▶ **Description of the task**
Return the entries word for word, from the very first line up to and including the line that contains "picture [11, 152, 1292, 1062]", and nothing else.

'''

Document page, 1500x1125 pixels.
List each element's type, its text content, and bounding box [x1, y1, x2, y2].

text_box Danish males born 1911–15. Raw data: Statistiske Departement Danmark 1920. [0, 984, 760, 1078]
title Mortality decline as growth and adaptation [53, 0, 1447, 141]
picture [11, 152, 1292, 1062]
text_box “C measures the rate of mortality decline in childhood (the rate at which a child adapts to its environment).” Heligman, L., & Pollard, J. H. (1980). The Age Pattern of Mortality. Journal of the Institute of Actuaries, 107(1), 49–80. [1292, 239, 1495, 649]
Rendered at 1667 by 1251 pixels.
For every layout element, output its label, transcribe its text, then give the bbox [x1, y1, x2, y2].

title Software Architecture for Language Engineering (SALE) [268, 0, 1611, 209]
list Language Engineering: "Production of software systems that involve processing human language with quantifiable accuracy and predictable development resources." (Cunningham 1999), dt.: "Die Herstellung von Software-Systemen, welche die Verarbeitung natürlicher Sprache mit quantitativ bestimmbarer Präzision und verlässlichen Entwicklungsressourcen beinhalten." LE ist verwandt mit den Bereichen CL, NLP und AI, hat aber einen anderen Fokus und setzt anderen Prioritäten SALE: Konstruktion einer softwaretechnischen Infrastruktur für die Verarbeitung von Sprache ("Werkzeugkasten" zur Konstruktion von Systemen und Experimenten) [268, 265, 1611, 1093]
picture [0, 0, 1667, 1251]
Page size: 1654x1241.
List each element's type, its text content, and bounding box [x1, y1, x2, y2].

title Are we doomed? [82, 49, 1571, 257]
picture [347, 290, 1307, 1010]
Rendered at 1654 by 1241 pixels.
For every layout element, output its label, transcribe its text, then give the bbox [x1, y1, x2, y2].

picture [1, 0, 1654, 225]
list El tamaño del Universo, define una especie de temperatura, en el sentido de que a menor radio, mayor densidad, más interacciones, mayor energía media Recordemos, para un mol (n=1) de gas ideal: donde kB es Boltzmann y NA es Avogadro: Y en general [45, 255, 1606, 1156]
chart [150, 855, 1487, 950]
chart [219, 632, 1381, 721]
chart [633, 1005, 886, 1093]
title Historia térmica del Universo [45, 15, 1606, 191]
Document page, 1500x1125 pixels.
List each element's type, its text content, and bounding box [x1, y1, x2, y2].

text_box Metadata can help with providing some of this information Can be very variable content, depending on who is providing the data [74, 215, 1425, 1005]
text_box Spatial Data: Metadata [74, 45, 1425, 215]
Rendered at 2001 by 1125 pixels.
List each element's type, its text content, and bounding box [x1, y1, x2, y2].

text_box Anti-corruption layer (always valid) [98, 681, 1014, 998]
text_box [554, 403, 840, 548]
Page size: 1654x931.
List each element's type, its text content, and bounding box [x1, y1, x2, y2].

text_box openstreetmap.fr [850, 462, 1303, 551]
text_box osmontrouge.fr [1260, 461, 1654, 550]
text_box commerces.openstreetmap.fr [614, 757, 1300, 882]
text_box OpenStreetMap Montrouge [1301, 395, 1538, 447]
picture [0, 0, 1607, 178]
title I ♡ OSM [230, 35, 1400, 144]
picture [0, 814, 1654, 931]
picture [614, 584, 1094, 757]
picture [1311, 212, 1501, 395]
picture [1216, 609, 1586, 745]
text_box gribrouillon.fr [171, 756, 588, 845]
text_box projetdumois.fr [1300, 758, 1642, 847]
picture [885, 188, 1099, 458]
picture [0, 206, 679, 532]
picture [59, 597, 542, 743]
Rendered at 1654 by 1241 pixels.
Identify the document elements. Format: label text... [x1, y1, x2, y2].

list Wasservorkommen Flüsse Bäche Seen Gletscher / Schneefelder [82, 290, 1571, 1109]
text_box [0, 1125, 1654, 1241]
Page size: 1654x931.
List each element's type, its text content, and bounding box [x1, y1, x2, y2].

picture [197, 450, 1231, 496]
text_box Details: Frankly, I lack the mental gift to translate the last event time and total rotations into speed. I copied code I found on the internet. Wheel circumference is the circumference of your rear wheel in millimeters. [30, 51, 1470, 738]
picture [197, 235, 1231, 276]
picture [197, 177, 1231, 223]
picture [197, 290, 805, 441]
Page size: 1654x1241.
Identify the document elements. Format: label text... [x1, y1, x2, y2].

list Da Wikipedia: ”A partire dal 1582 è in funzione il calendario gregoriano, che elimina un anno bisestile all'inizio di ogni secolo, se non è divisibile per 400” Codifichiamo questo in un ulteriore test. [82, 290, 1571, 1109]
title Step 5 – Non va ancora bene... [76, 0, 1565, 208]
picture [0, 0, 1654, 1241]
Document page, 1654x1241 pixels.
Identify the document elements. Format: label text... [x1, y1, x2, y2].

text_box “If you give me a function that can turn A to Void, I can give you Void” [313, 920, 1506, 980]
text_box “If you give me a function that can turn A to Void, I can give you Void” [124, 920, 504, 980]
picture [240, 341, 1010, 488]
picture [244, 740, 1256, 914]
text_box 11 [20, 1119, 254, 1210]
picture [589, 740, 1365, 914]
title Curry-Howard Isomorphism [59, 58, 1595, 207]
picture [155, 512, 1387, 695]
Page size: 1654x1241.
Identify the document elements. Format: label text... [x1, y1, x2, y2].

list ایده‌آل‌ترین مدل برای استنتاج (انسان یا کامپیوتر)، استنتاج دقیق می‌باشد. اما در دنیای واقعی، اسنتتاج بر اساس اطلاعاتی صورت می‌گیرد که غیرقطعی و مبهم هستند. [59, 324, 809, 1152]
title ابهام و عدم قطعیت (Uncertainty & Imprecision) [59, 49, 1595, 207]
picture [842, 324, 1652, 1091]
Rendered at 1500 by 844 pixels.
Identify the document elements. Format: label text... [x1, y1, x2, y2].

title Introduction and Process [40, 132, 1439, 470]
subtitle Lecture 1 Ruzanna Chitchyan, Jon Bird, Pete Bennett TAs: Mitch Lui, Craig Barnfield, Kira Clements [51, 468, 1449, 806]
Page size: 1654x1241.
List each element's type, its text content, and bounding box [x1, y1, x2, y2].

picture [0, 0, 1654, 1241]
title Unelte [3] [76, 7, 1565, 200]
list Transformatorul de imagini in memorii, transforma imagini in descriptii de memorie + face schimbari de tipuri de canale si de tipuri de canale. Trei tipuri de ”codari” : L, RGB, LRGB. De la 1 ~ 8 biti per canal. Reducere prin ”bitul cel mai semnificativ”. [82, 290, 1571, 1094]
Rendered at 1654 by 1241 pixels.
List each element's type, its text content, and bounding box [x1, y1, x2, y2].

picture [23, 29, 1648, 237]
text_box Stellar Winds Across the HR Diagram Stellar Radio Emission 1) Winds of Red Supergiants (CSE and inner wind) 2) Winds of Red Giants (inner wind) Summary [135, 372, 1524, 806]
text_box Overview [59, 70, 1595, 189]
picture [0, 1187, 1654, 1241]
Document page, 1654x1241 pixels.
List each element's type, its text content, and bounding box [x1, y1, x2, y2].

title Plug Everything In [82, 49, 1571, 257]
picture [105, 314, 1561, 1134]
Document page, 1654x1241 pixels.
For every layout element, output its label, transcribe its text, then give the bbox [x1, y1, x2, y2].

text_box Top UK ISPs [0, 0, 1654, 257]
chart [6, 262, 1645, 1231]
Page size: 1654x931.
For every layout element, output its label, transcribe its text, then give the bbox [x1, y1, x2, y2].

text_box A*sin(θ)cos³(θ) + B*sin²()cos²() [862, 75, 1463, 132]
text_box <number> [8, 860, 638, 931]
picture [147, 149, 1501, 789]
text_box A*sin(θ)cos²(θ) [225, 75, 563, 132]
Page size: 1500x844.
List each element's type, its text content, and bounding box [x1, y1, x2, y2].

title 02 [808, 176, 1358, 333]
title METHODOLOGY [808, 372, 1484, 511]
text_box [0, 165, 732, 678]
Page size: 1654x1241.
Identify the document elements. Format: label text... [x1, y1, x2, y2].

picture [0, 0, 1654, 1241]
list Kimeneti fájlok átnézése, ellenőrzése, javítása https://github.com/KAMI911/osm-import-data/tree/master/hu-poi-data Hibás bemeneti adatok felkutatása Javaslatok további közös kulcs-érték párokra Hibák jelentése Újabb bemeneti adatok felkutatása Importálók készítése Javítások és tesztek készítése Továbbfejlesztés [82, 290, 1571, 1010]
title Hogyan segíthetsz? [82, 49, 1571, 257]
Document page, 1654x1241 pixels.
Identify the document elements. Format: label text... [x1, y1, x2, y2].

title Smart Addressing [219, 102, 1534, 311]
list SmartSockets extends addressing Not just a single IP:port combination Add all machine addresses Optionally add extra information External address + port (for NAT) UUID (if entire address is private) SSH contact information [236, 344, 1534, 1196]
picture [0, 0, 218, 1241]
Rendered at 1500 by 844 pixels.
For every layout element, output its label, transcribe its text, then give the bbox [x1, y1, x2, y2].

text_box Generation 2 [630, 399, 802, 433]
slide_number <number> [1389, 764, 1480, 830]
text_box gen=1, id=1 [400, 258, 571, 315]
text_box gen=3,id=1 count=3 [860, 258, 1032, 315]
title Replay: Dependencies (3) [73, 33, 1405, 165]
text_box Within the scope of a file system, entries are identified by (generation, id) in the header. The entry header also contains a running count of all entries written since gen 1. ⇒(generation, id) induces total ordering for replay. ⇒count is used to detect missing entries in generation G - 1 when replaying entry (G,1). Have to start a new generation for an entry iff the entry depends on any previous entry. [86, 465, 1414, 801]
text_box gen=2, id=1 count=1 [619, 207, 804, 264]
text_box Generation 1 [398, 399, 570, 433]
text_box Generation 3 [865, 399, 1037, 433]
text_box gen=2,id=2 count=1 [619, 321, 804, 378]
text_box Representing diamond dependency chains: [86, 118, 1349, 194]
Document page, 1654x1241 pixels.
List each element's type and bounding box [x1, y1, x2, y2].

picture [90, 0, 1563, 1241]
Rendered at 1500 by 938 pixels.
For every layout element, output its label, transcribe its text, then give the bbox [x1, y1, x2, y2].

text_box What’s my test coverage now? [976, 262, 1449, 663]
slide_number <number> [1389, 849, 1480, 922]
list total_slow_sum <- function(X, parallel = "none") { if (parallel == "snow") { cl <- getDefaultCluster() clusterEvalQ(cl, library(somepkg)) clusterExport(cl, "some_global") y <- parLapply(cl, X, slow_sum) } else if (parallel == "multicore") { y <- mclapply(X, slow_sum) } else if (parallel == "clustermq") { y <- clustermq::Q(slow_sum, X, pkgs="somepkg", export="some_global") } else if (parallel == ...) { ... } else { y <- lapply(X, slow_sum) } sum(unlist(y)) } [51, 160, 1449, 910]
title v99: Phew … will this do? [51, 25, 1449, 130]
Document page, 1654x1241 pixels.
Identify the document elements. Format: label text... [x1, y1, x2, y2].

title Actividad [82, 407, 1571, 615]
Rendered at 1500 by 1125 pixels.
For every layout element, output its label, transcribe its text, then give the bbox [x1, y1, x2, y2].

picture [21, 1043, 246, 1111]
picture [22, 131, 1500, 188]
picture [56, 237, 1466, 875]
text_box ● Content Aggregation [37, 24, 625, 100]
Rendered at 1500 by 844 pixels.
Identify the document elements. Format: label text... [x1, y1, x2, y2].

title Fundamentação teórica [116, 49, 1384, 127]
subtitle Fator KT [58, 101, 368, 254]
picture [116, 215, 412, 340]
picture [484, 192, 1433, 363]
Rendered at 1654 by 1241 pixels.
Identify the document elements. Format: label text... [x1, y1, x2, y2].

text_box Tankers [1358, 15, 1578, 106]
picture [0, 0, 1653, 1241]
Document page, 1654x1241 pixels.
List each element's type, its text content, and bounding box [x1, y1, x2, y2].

'''

▶ **Solution for this problem**
Document page, 1500x1125 pixels.
List each element's type, its text content, and bounding box [x1, y1, x2, y2].

text_box Danish males born 1911–15. Raw data: Statistiske Departement Danmark 1920. [0, 984, 760, 1078]
title Mortality decline as growth and adaptation [53, 0, 1447, 141]
picture [11, 152, 1292, 1062]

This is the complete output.